- Genre: Documentary
- Created by: Steve Jones; Todd Jones; Drew Holt;
- Directed by: Todd Jones; Steve Jones;
- Composer: Tyler Strickland
- Country of origin: United States
- Original language: English
- No. of seasons: 1
- No. of episodes: 4

Production
- Executive producers: Steve Jones; Todd Jones; Drew Holt; Brett Hills;
- Producer: Drew Holt
- Cinematography: Michael Ozier; Jeff Wright; Ben Danin;
- Editors: Justin Fann; Rose Corr;
- Running time: 60 minutes
- Production companies: HBO; Teton Gravity Research;

Original release
- Network: HBO
- Release: July 12 – August 2, 2022

= Edge of the Earth (miniseries) =

HBO Max documentary miniseries "Edge of the Earth" (2022)
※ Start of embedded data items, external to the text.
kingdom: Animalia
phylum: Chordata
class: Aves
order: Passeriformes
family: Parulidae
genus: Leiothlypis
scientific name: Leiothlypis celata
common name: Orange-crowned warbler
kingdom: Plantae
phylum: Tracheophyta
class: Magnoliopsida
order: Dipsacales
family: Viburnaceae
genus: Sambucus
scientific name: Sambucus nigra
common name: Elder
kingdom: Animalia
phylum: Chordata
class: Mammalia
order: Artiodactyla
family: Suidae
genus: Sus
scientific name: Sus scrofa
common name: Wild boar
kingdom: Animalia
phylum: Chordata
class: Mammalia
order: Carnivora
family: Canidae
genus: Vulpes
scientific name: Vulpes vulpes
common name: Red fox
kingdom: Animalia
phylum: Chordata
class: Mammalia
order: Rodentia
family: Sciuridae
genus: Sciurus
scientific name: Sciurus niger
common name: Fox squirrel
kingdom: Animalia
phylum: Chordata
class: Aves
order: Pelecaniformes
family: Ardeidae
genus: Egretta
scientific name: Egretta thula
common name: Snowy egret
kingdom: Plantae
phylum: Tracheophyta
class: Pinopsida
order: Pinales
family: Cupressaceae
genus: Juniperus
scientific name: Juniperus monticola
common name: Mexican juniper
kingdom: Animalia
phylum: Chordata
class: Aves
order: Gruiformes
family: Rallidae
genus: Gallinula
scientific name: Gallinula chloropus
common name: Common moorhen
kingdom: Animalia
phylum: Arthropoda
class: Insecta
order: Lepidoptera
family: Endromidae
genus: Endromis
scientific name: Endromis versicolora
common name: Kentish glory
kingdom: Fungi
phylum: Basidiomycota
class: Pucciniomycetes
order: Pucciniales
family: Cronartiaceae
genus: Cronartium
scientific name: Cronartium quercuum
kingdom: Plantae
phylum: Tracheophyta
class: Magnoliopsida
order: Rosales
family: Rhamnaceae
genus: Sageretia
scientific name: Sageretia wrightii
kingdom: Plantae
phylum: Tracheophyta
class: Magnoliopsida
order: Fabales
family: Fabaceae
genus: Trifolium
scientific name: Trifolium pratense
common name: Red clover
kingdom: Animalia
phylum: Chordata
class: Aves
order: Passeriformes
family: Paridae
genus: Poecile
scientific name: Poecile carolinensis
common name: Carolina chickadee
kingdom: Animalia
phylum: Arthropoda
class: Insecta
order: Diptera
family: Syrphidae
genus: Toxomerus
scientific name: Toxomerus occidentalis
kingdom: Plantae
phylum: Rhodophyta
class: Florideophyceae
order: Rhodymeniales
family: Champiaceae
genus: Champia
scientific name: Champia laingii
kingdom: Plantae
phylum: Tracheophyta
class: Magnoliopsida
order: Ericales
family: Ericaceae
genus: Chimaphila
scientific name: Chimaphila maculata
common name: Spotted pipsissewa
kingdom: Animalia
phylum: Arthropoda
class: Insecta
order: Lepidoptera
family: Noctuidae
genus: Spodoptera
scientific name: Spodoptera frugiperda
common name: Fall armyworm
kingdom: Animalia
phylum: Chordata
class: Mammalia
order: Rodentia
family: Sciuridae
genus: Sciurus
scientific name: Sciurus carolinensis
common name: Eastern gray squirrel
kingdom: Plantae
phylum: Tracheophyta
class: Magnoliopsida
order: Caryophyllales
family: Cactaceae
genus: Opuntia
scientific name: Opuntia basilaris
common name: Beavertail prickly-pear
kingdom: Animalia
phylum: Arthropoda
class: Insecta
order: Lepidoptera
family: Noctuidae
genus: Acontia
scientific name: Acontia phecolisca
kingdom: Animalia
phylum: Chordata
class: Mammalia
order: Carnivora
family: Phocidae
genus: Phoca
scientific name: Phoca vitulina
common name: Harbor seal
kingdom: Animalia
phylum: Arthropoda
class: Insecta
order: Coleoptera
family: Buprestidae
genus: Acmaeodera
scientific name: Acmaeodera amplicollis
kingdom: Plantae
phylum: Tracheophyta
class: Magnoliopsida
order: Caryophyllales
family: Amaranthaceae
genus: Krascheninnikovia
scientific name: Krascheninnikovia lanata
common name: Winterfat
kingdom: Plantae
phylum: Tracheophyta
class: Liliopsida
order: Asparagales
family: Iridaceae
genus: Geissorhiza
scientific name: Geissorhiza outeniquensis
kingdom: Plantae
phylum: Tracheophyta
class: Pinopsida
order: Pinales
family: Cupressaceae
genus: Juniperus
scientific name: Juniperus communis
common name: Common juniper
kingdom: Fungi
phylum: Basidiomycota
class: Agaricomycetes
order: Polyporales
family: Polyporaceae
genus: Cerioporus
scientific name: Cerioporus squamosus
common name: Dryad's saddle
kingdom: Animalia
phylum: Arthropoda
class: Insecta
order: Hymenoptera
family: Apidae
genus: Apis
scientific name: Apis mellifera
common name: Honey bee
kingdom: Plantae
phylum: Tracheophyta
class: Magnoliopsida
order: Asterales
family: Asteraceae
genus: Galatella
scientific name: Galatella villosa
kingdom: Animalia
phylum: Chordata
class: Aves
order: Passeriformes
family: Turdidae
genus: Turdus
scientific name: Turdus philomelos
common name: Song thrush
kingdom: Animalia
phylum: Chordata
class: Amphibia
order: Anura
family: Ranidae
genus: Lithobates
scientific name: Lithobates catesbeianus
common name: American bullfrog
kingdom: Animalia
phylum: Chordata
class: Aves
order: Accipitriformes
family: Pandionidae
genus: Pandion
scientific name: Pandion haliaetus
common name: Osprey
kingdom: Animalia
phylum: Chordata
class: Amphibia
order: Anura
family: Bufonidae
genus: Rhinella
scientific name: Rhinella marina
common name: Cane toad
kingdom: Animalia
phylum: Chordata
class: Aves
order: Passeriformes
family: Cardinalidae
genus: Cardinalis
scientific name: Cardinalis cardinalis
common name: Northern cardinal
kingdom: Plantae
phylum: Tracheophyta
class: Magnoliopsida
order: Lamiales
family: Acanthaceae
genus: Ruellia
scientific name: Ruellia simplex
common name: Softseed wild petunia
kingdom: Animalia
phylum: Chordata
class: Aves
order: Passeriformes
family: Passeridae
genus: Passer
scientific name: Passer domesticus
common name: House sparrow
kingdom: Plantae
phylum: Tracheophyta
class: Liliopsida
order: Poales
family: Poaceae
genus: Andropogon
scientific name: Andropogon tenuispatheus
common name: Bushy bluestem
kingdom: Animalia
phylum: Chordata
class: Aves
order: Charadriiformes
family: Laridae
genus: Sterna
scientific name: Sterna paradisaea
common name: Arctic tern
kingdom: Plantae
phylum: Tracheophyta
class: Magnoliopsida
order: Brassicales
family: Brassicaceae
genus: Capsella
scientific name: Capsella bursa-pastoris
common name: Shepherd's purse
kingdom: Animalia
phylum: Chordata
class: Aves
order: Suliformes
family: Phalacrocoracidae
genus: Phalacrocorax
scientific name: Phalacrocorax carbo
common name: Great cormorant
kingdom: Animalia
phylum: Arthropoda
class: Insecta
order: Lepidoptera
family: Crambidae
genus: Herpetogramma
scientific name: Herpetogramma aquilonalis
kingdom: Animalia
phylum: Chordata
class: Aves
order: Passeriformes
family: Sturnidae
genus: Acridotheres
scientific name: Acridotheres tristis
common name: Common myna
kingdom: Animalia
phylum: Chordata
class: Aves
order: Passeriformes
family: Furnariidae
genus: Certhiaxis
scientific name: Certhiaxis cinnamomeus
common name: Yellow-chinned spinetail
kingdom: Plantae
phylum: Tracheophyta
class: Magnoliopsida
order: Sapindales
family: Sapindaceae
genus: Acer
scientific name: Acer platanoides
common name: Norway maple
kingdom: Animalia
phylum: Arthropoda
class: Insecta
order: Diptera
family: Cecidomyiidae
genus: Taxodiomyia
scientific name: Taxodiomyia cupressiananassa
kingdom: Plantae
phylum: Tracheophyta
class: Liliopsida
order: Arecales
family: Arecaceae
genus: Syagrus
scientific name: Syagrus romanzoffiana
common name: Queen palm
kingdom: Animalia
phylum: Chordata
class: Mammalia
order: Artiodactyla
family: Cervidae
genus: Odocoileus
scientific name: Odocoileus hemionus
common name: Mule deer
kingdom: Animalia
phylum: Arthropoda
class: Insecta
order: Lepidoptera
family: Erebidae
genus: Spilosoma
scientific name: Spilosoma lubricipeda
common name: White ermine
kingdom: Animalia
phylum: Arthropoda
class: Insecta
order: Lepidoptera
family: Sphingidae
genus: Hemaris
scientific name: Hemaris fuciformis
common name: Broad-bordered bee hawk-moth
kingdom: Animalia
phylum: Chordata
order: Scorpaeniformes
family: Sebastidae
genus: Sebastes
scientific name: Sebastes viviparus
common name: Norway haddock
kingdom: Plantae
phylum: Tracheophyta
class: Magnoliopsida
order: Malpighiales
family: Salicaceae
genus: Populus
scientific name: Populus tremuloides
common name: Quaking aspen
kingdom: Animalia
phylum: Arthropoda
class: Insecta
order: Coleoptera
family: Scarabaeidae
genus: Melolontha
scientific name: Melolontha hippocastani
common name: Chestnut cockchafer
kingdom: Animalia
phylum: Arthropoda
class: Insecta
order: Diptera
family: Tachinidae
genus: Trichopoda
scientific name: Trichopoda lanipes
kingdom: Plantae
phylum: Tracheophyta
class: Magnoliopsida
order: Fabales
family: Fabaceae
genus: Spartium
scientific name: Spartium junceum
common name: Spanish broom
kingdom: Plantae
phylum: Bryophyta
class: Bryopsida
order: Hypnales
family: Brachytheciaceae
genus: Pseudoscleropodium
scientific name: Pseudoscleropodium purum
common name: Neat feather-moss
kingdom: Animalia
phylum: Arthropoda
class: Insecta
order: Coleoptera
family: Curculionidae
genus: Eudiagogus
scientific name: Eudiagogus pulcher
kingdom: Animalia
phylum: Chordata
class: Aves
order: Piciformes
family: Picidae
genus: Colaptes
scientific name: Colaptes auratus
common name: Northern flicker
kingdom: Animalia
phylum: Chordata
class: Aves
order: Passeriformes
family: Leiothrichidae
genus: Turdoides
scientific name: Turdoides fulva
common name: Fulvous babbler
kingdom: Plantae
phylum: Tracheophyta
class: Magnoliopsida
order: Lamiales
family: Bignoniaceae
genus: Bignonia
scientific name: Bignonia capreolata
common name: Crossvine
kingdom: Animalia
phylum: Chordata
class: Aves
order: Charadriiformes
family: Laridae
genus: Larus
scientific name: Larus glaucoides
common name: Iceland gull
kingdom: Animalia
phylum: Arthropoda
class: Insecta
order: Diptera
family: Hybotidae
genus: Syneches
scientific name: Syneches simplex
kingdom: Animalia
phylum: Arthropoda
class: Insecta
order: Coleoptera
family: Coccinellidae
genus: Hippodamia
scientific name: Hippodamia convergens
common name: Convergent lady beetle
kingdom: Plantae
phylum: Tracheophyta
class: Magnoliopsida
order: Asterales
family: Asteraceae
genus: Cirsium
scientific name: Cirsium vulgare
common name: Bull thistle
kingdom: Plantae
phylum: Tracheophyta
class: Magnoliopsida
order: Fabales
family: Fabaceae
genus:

Edge of the Earth is a 2022 HBO documentary television miniseries that follows four different extreme sports expeditions undertaken by elite athletes. Each episode follows a different group traveling to a remote area. The outdoor sports highlighted are snowboarding, kayaking, rock climbing, and surfing. Everywhere the athletes go, they witness the impact of climate change and industry on the landscape and society. The series was filmed during the COVID-19 pandemic.

==Production==
The series was created and directed by brothers Todd Jones and Steve Jones, founders of production company Teton Gravity Research (TGR). Talks to develop the series began between TGB and HBO in the summer of 2019. There were early plans to shoot in China, but this did not occur due to the outbreak of the COVID-19 pandemic. The show was filmed during the pandemic and, as a result, the athletes and filmmaking crew underwent regular testing. The pandemic also led to logistical challenges as the team navigated areas with travel bans. The production team consisted of more than 60 people in total. In each location, cinematography was handled by experts in their respective sports.

==Cast==
- Elena Hight
- Jeremy Jones
- Griffin Post
- Nouria Newman
- Ben Stookesberry
- Erik Boomer
- Emily Harrington
- Adrian Ballinger
- Grant Baker
- Ian Walsh

==Episodes==

| No. | Title | Directed by | Original release date |
| 1 | "Into the Void" | Todd Jones & Steve Jones | July 12, 2022 |
Jeremy Jones leads a group of fellow elite snowboarders in an attempt to descend Mount Bertha in Alaska's Glacier Bay National Park and Preserve, as the mountain has never been snowboarded or skied. The group hikes up to their destination, encountering both heavy snows and unseasonably warm weather. Jones talks about his non-profit organization Protect Our Winters, which is fighting for government action against climate change.
| 2 | "Raging Torrent" | Todd Jones & Steve Jones | July 19, 2022 |
In Ecuador, a trio of whitewater kayakers aim to be the first ones to cross Llanganates National Park via the Chalupas River. They encounter more challenging conditions than expected, face low food rations, and an injury from a machete accident. The group fights over whether to continue and how to better communicate so they can proceed safely. In the end, they must call off the trip.
| 3 | "Reaching for the Sky" | Todd Jones & Steve Jones | July 26, 2022 |
Climbing team and romantic couple Emily Harrington and Adrian Ballinger travel to the incredibly remote Pik Slesova in Kyrgyzstan. Their goal is to accomplish the first individual free climb ascent up a challenging route. Their original plan is to hike to the mountain. However, both contract COVID-19 despite being vaccinated and taking precautions. After two weeks of quarantine in an hotel, they test negative for the virus. The couple fly by helicopter to the mountain and begin their ascent. After several grueling days, they summit and are elated.
| 4 | "The Great Unknown" | Todd Jones & Steve Jones | August 2, 2022 |
Grant Baker is among a group of elite surfers who go in search of new beaches with the potential for massive swells on the western coast of South Africa. During the expedition, they struggle to find good waves, and thoroughly plan out safety protocols for surfing in the unfamiliar areas. An Australian mining company threatens to destroy around 50 kilometers of pristine, untouched shoreline, and activists struggle to save the area.

==Reception==
Scott Hines of Decider praised the show, writing it avoided "being corny" by making "something that’s simultaneously breathtakingly beautiful and utterly terrifying." Michelle Bruton at Forbes felt the show did a good job appealing to both those involved in action sports and those where were more casually interested. Graham Averill at Outside likened the extreme sports as "almost a sideshow" and wrote "The films are at their most compelling when they focus on the human element of the expeditions."